▶ **EXCERPTED TEXT**
((

Medical office building (MOB) occupancy is at a record high of 92.7% and “institutional investment is increasing, but policy changes and financial pressures are heightening risk for both occupiers and investors,” according to a report from JLL, a professional services firm specializing in commercial real estate.
JLL says the high occupancy and increased investment is largely being fueled by exploding outpatient volume, along with “an aging population and corresponding disease prevalence.” Out of the top 10 growth areas for patient volumes, eight are in outpatient services, the firm claims, as hospitals continue to shift care traditionally performed on an inpatient basis to lower-cost outpatient settings.
The question now is that this migration trend is running out of space to continue growing. According to JLL, new MOB starts fell in 2023 due to higher financing costs, and “hit a trough” in the fourth quarter of 2024 at only 1% of inventory, picking up slightly in the second half of 2025 to 1.1% of inventory. “Speculative development is still limited, and hospital and health systems lead construction starts, occupying a large portion of their new projects leaving limited available inventory,” writes JLL, which says MOBs are becoming “increasingly complex, incorporating imaging, surgery centers, labs and physician offices in the same facility.”

))

▶ **DATA EXCERPTS**

((

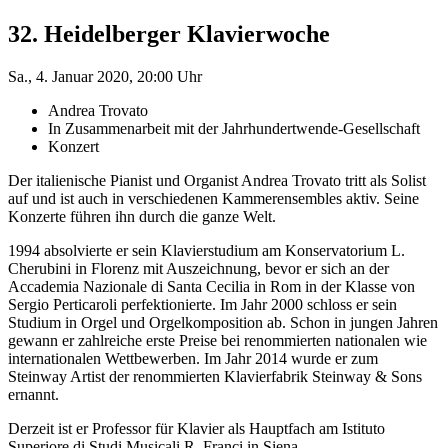
32. Heidelberger Klavierwoche
Sa., 4. Januar 2020, 20:00 Uhr
Andrea Trovato
In Zusammenarbeit mit der Jahrhundertwende-Gesellschaft
Konzert
Der italienische Pianist und Organist Andrea Trovato tritt als Solist
auf und ist auch in verschiedenen Kammerensembles aktiv. Seine
Konzerte führen ihn durch die ganze Welt.
1994 absolvierte er sein Klavierstudium am Konservatorium L.
Cherubini in Florenz mit Auszeichnung, bevor er sich an der
Accademia Nazionale di Santa Cecilia in Rom in der Klasse von
Sergio Perticaroli perfektionierte. Im Jahr 2000 schloss er sein
Studium in Orgel und Orgelkomposition ab. Schon in jungen Jahren
gewann er zahlreiche erste Preise bei renommierten nationalen wie
internationalen Wettbewerben. Im Jahr 2014 wurde er zum
Steinway Artist der renommierten Klavierfabrik Steinway & Sons
ernannt.
Derzeit ist er Professor für Klavier als Hauptfach am Istituto
Superiore di Studi Musicali R. Franci in Siena.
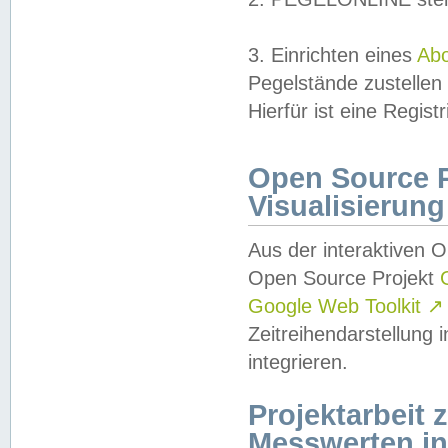
3. Einrichten eines
Ab
Pegelstände zustellen
Hierfür ist eine Regist
Open Source Pr
Visualisierung
Aus der interaktiven 
Open Source Projekt
Google Web Toolkit
↗
Zeitreihendarstellung
integrieren.
Projektarbeit
Messwerten i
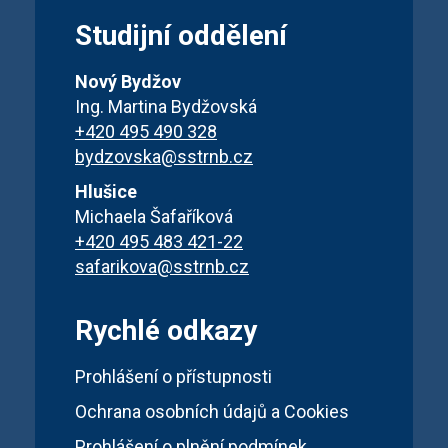
Studijní oddělení
Nový Bydžov
Ing. Martina Bydžovská
+420 495 490 328
bydzovska@sstrnb.cz
Hlušice
Michaela Šafaříková
+420 495 483 421-22
safarikova@sstrnb.cz
Rychlé odkazy
Prohlášení o přístupnosti
Ochrana osobních údajů a Cookies
Prohlášení o plnění podmínek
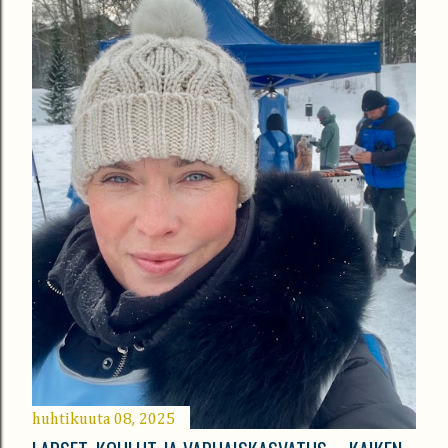
huhtikuuta 08, 2025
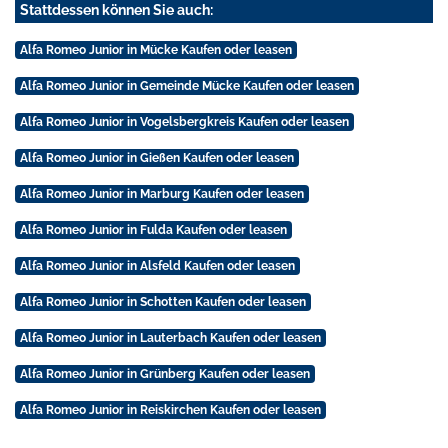
Stattdessen können Sie auch:
Alfa Romeo Junior in Mücke Kaufen oder leasen
Alfa Romeo Junior in Gemeinde Mücke Kaufen oder leasen
Alfa Romeo Junior in Vogelsbergkreis Kaufen oder leasen
Alfa Romeo Junior in Gießen Kaufen oder leasen
Alfa Romeo Junior in Marburg Kaufen oder leasen
Alfa Romeo Junior in Fulda Kaufen oder leasen
Alfa Romeo Junior in Alsfeld Kaufen oder leasen
Alfa Romeo Junior in Schotten Kaufen oder leasen
Alfa Romeo Junior in Lauterbach Kaufen oder leasen
Alfa Romeo Junior in Grünberg Kaufen oder leasen
Alfa Romeo Junior in Reiskirchen Kaufen oder leasen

))

▶ **ABOUT THIS TASK**
Reproduce the part of the medical office building text starting at "Medical office building" and ending at "commercial real estate.". The items can be set aside; nothing here depends on them.

▶ **RESPONSE TO THE EXERCISE**
Medical office building (MOB) occupancy is at a record high of 92.7% and “institutional investment is increasing, but policy changes and financial pressures are heightening risk for both occupiers and investors,” according to a report from JLL, a professional services firm specializing in commercial real estate.